>> Begin Given records
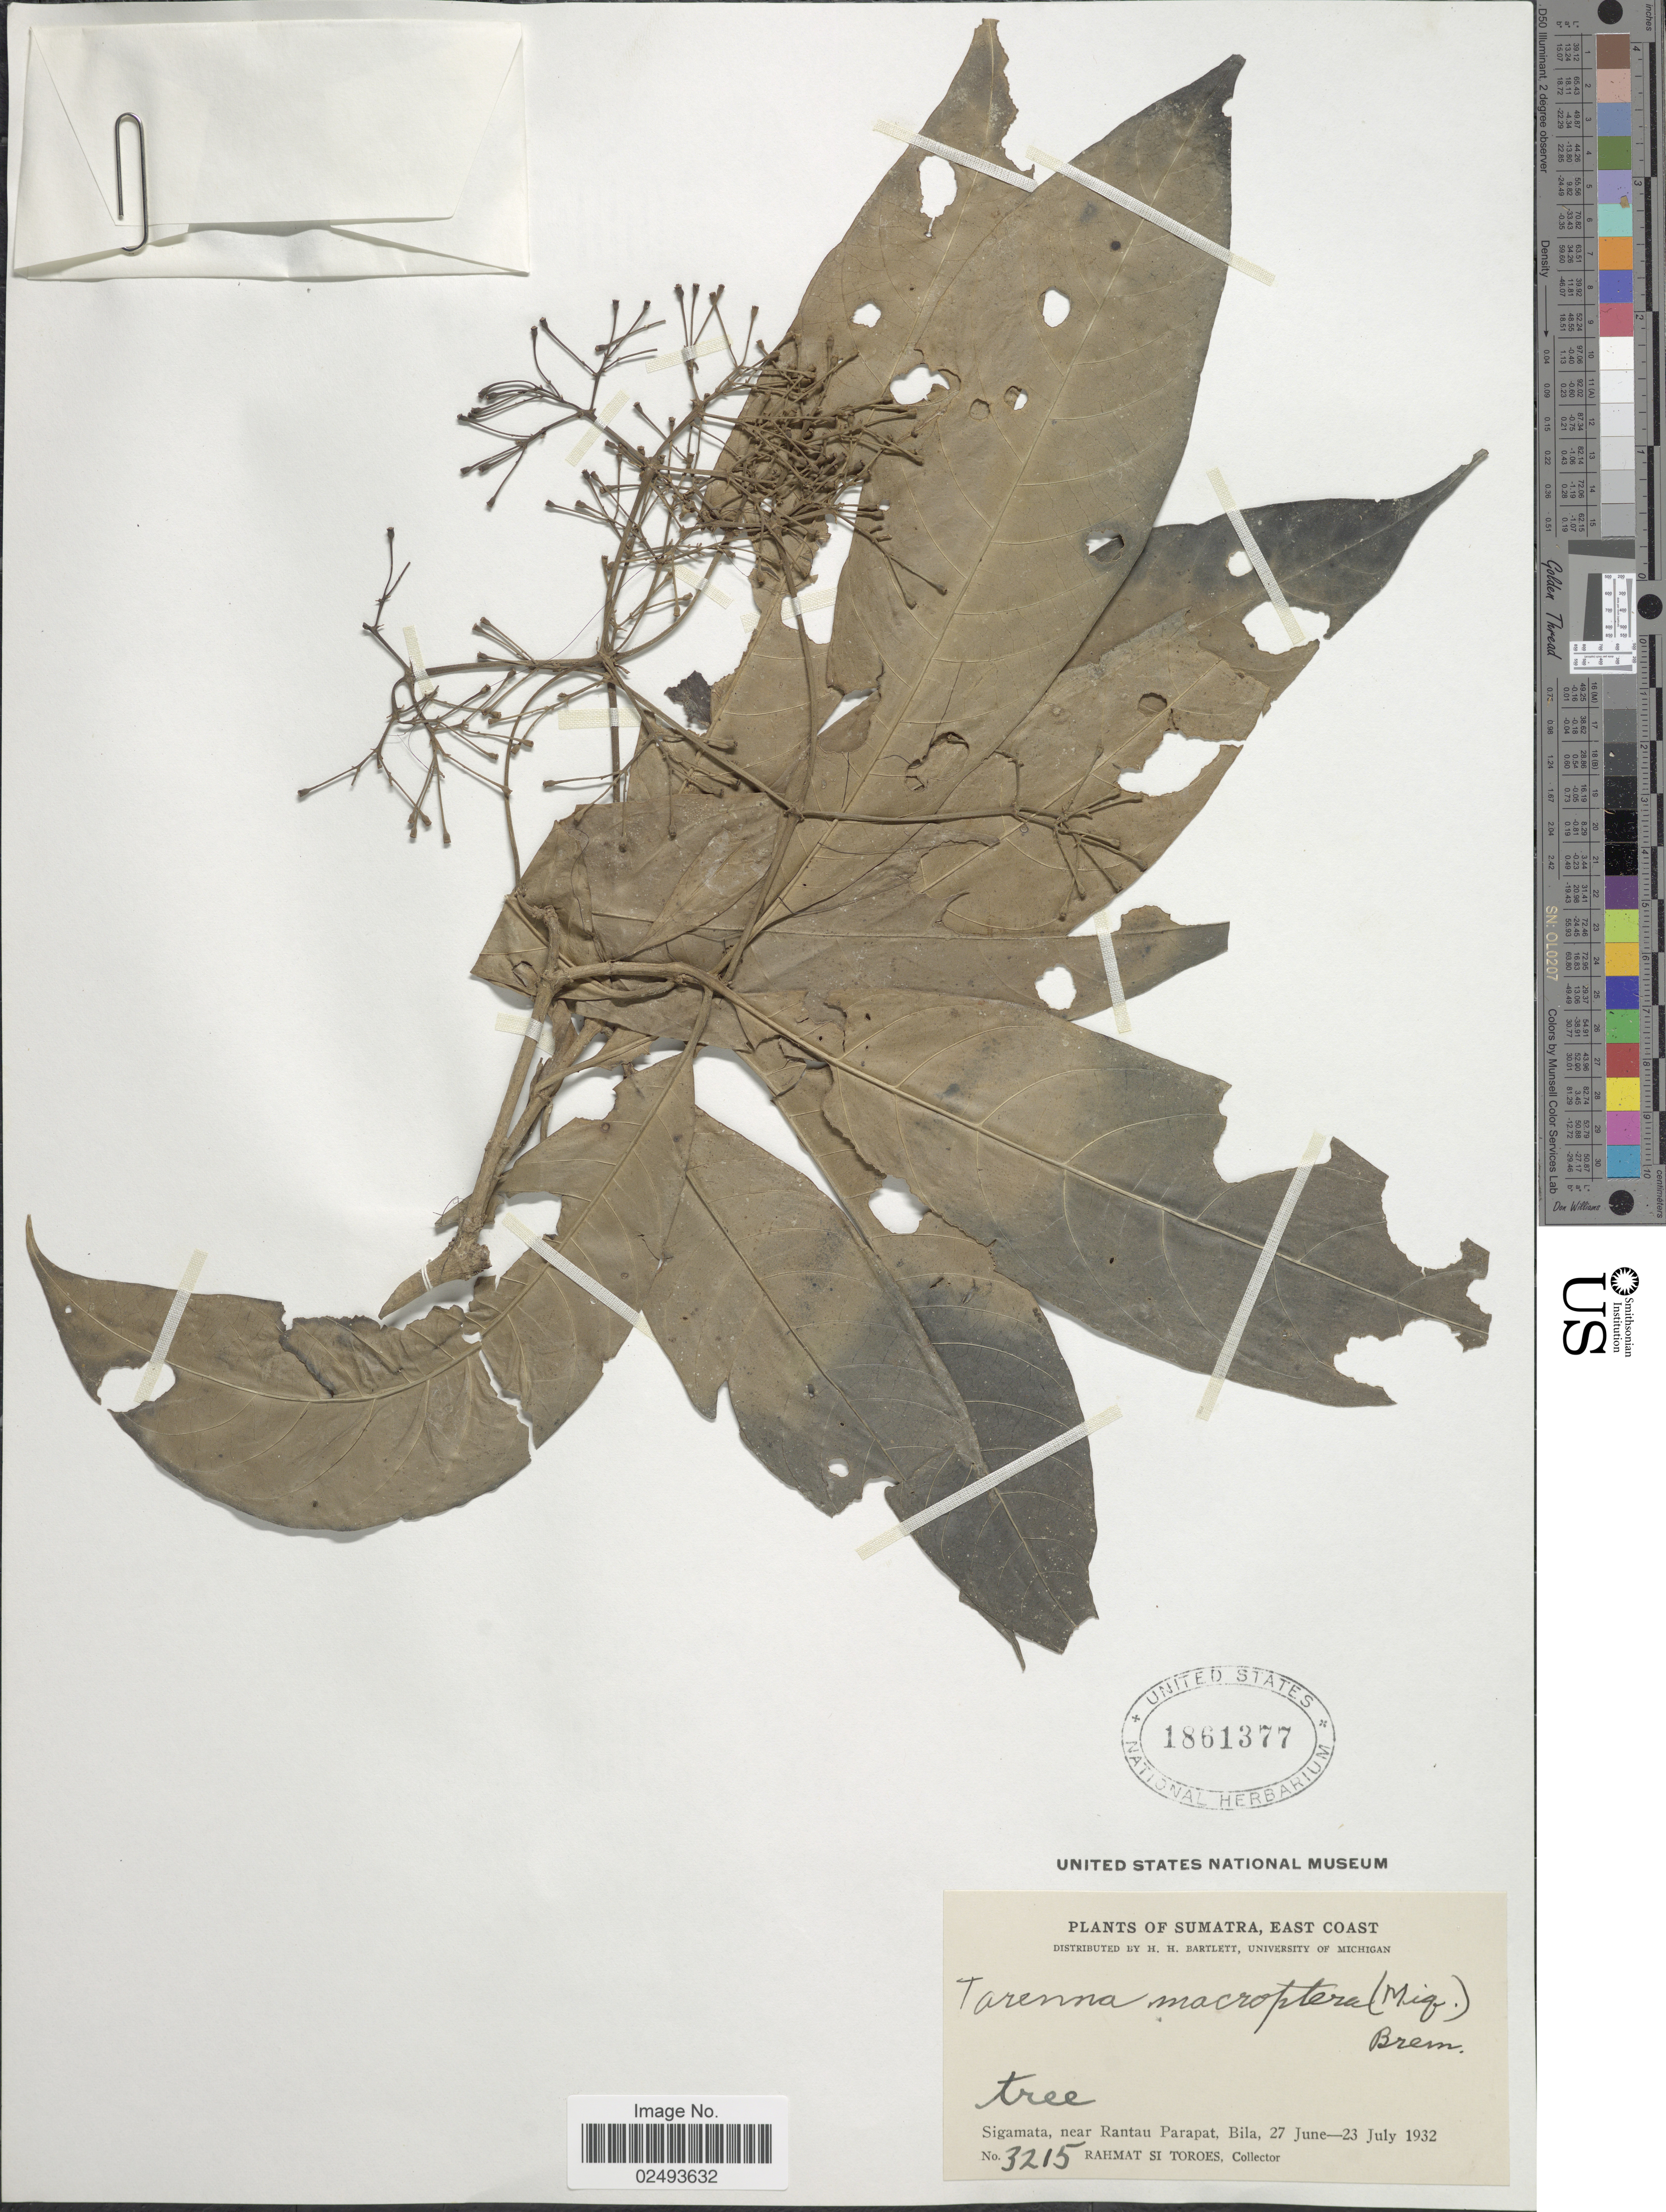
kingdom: Plantae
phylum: Tracheophyta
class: Magnoliopsida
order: Gentianales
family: Rubiaceae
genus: Tarenna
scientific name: Tarenna macroptera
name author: (Miq.) Bremek.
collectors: Rahmat Si Boeea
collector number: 3215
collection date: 1932-06-27/1932-07-23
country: Indonesia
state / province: Sumatra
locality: Sumatra, East Coast, Sigamata, near Rantau Parapat, Bila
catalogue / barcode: US 1861377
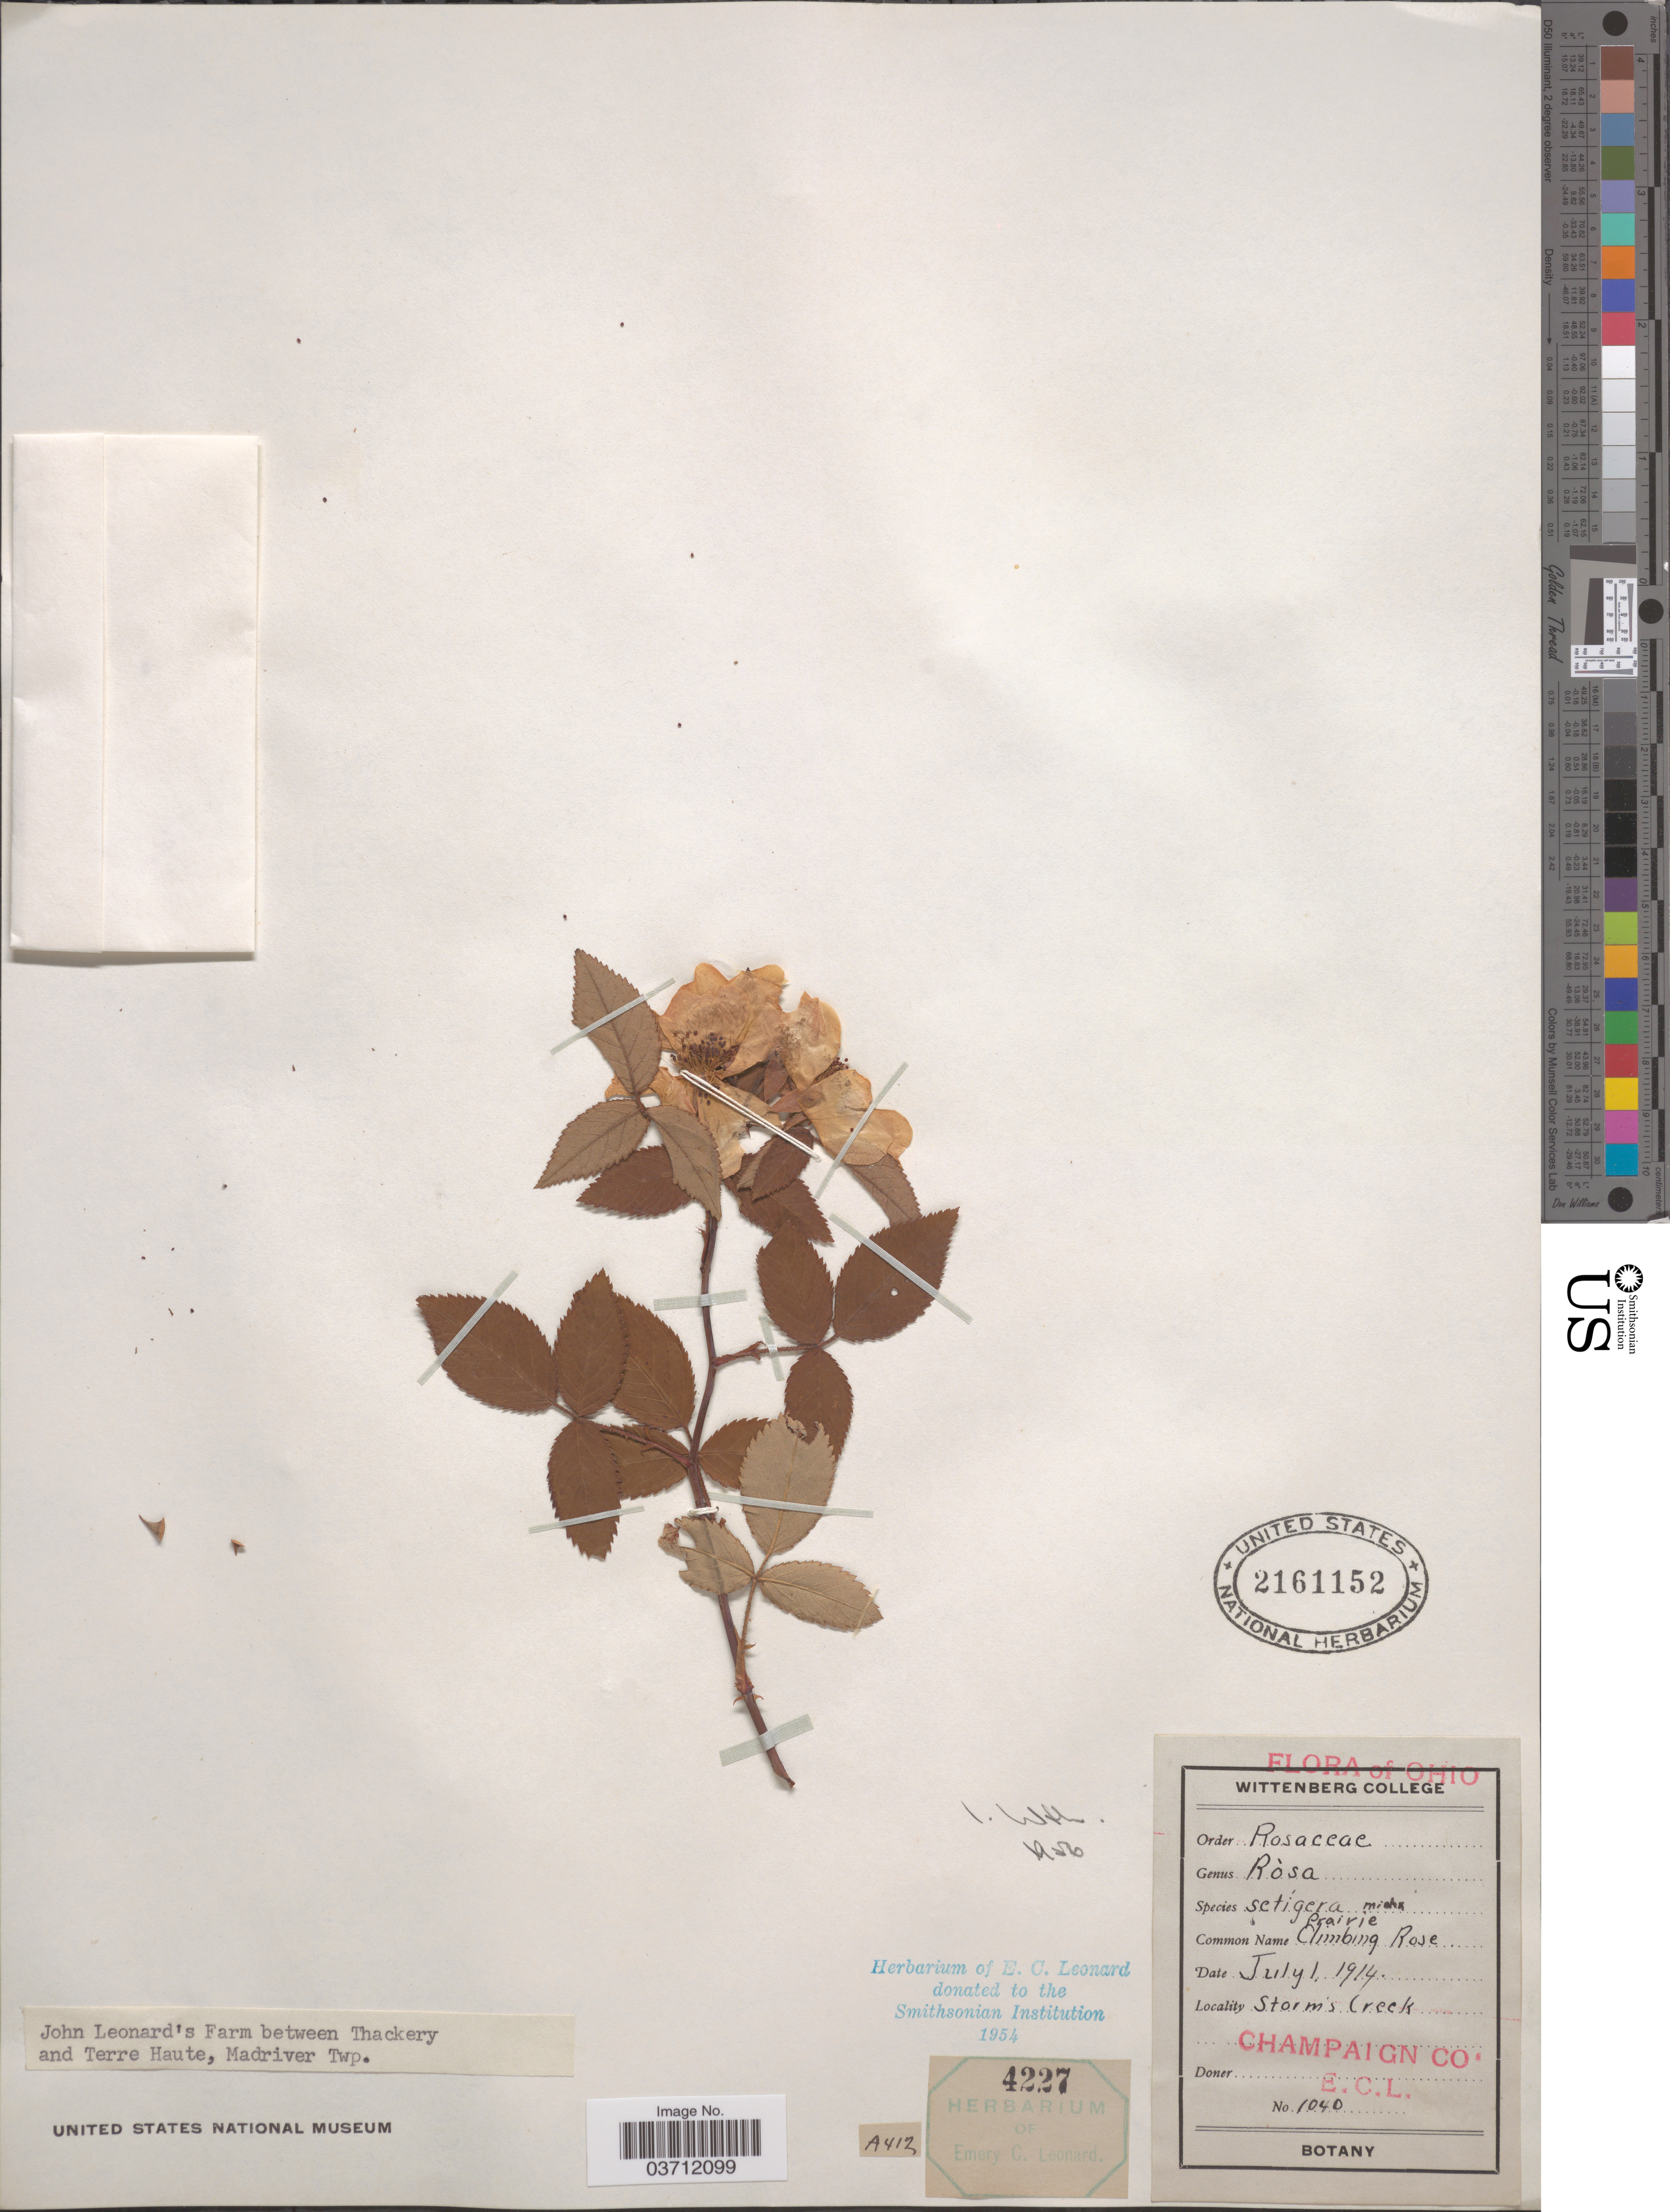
>> End Given records
Give every line of the items above as a numbered list, skipping blank lines and leaving out the pictures.

1. kingdom: Plantae
2. phylum: Tracheophyta
3. class: Magnoliopsida
4. order: Gentianales
5. family: Rubiaceae
6. genus: Tarenna
7. scientific name: Tarenna macroptera
8. name author: (Miq.) Bremek.
9. collectors: Rahmat Si Boeea
10. collector number: 3215
11. collection date: 1932-06-27/1932-07-23
12. country: Indonesia
13. state / province: Sumatra
14. locality: Sumatra, East Coast, Sigamata, near Rantau Parapat, Bila
15. catalogue / barcode: US 1861377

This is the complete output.